Para muita gente, o rock and roll significa bandas que
vendem milhares de discos, que tem shows lotados em grandes espaços (arenas,
estádios), que são famosas em termos midiáticos e outras amenidades afins. Na
realidade, tal cenário representa uma exceção dentro da história desse gênero
musical, pois grande parte do que se já fez de melhor no rock está vinculado a
situações como a de tocar em muquifos para algumas dezenas, não ter vendagens
expressivas de suas gravações, ser ignorado pela imprensa e pelo público “normal”.

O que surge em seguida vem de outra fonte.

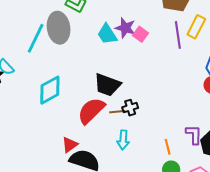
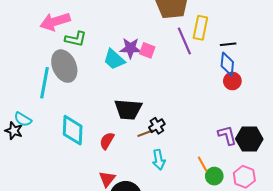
cyan diamond: (50, 90) -> (73, 130), turned -44
red semicircle: (91, 111) -> (107, 141), moved, size x0.6
orange line: (168, 147) -> (203, 164), moved

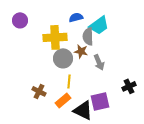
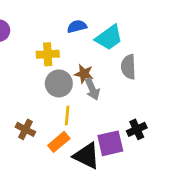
gray semicircle: (88, 36) -> (128, 67), moved
yellow cross: (55, 37) -> (48, 54), size x0.7
gray arrow: (99, 62) -> (92, 89), moved
black cross: (129, 86) -> (137, 129), moved

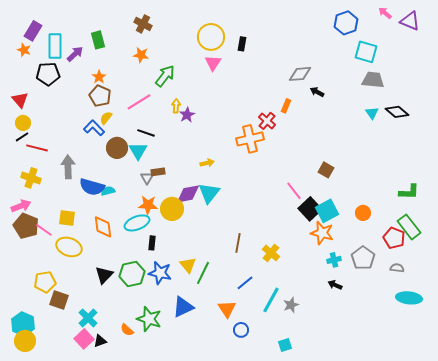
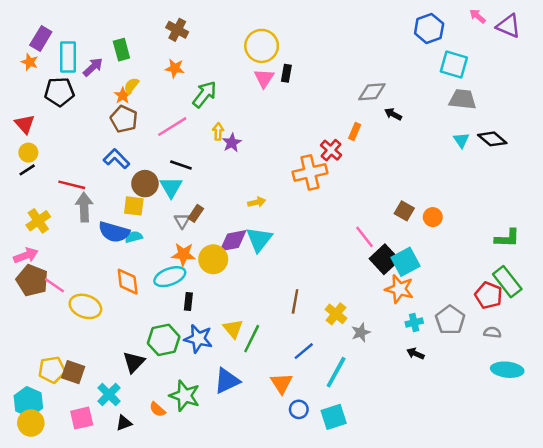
black rectangle: (242, 44) -> (286, 73), moved
yellow semicircle: (106, 118) -> (131, 86), moved
red line: (37, 148) -> (72, 185), moved
brown rectangle: (158, 172) -> (196, 213), turned -48
yellow cross: (31, 178) -> (38, 221), turned 36
orange circle: (363, 213) -> (433, 217), moved
yellow square: (67, 218) -> (134, 206), moved
black triangle: (104, 275) -> (134, 362), moved
yellow pentagon: (45, 282) -> (52, 370), moved
gray star: (291, 305) -> (361, 332), moved
pink square: (84, 339) -> (82, 418), moved, turned 30
cyan square: (285, 345) -> (334, 417), moved, size x1.5

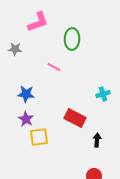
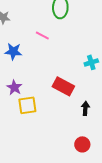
blue star: (26, 94) -> (13, 51), moved

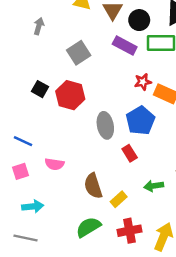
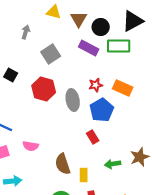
gray arrow: (39, 26) -> (26, 32), moved
red star: (143, 82) -> (96, 85), moved
black square: (40, 89) -> (11, 75), moved
gray ellipse: (105, 125) -> (73, 100), moved
yellow rectangle: (119, 199) -> (84, 175), turned -48

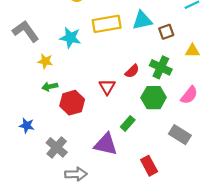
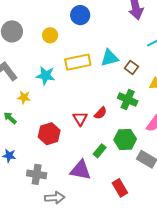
brown square: (166, 32) -> (131, 67), turned -32
red semicircle: (132, 71) -> (100, 113), moved
green arrow: (50, 86) -> (10, 118), moved, turned 56
green hexagon: (154, 98) -> (125, 139), moved
gray cross: (57, 147) -> (37, 174), turned -30

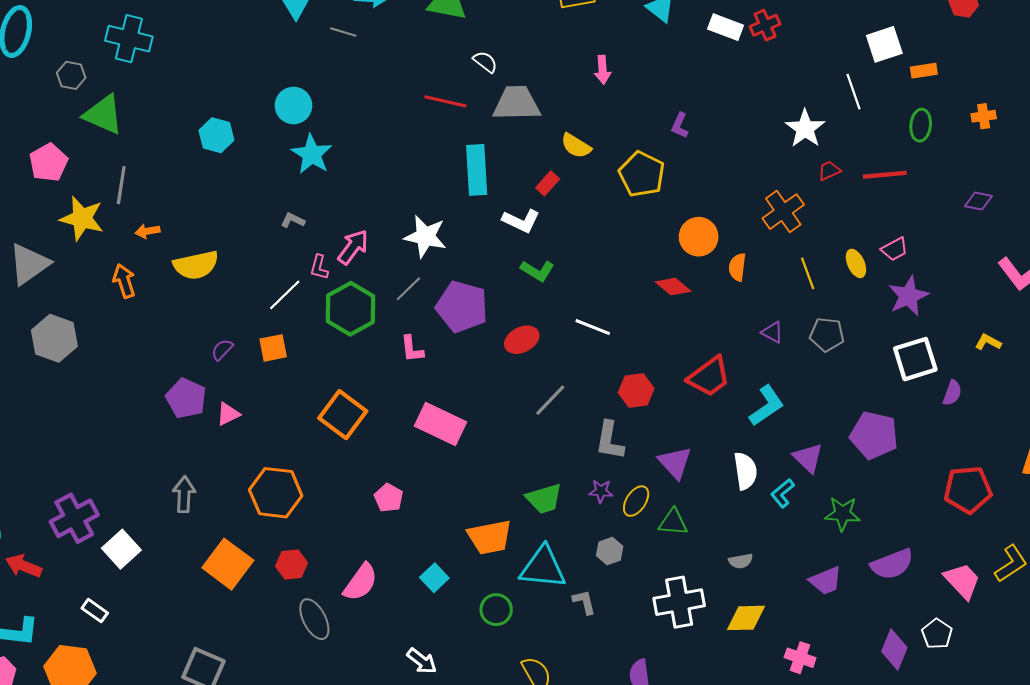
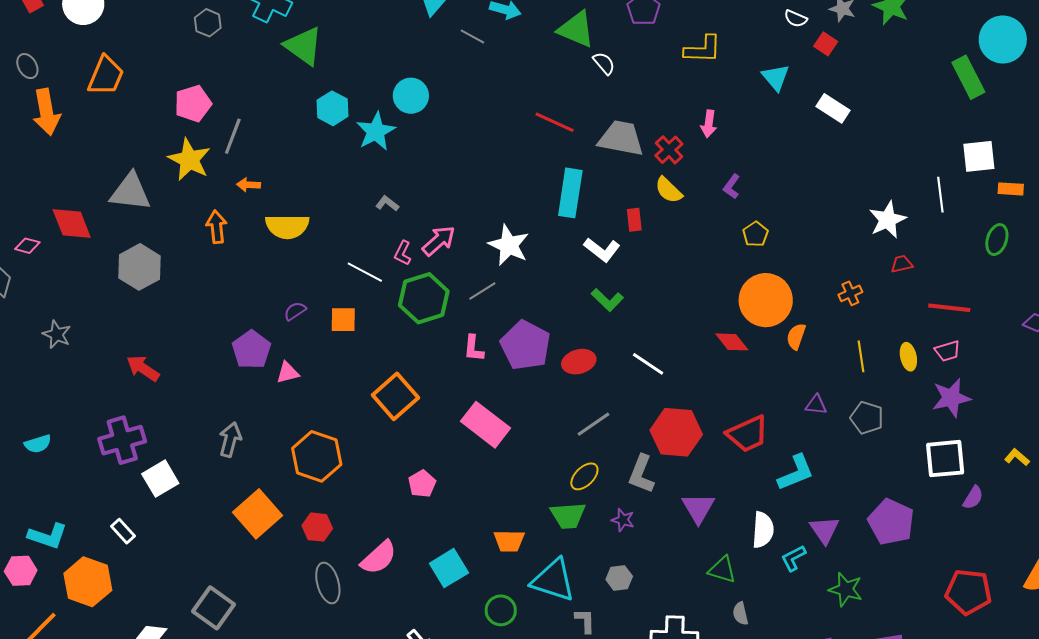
red cross: (765, 25) -> (669, 150), moved, turned -32
white semicircle: (485, 62) -> (604, 63), moved
green triangle: (103, 115) -> (304, 46), moved
purple L-shape: (680, 125) -> (732, 187), moved
cyan star: (312, 154) -> (376, 131), moved
pink pentagon: (49, 163) -> (193, 104), moved
yellow pentagon: (642, 174) -> (755, 234), moved, size x0.6
red line: (885, 175) -> (949, 308), moved
red rectangle: (548, 183) -> (634, 220), turned -60
orange cross: (783, 212) -> (850, 293), size x0.6
orange circle: (699, 237) -> (766, 300), size x1.4
gray triangle: (29, 264) -> (130, 192), turned 30
white line: (285, 295) -> (365, 272), turned 60
purple pentagon: (462, 307) -> (525, 345), moved
purple triangle: (773, 332) -> (816, 405), turned -35
red hexagon: (636, 391) -> (676, 432), size x1.5
yellow ellipse: (636, 501) -> (584, 476), moved
green triangle: (673, 522) -> (722, 570), moved
orange trapezoid: (490, 537) -> (509, 541), size x0.7
gray semicircle: (741, 561) -> (740, 614), turned 75
red arrow: (24, 566) -> (143, 368), moved
cyan square: (434, 578) -> (449, 568), size x1.4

Ok, também é recorrente dizer que o rock foi absorvido pelo sistema, mas ele
sempre trará dentro de si um certo aspecto de marginalidade e contestação. Por
isso que o documentário “Time will burn” (2016) consegue ser tão cativante. O
filme retrata um recorte temporal e territorial bem delimitado – o cenário
underground de bandas paulistas e cariocas no período de 1990 a 1994 que se
aventuravam dentro um som barulhento bastante influenciado por grupos
estrangeiros como Jesus and Mary Chain, My Bloody Valentine e Stooges. Cantando
em inglês e desenvolvendo suas carreiras dentro de um esquema independente
envolvendo gravações em cassetes “demo” ou discos por selos alternativos, apresentações
em pequenos bares e boates e divulgação por fanzines, cartazes e flyers
xerocados, nenhuma delas atingiu o sucesso comercial ou entrou para os anais da
história “oficial” do rock and roll, mas acabaram se tornando cultuadas e
influentes para alguns de seus seguidores. Para contar essa história, os
diretores Marko Panayotis e Otávio Sousa articulam uma narrativa eficaz e
envolvente e um acabamento estético que sabe sintetizar requinte e o espírito “do
it yourself”, concentrando-se basicamente na trajetória das quatros principais
bandas desse movimento (Pin Ups, Killing Chainsaw, Mickey Junkies e Second
Come) e sabendo valorizar a crueza e espontaneidade nas filmagens de
depoimentos e os impressionantes registros de época com as apresentações de
tais bandas. Além disso, o filme consegue amarrar um coerente conceito existencial
e artístico que dá a devida dimensão histórica daquele fenômeno cultural,
mostrando como ele ainda é ressonante na atualidade.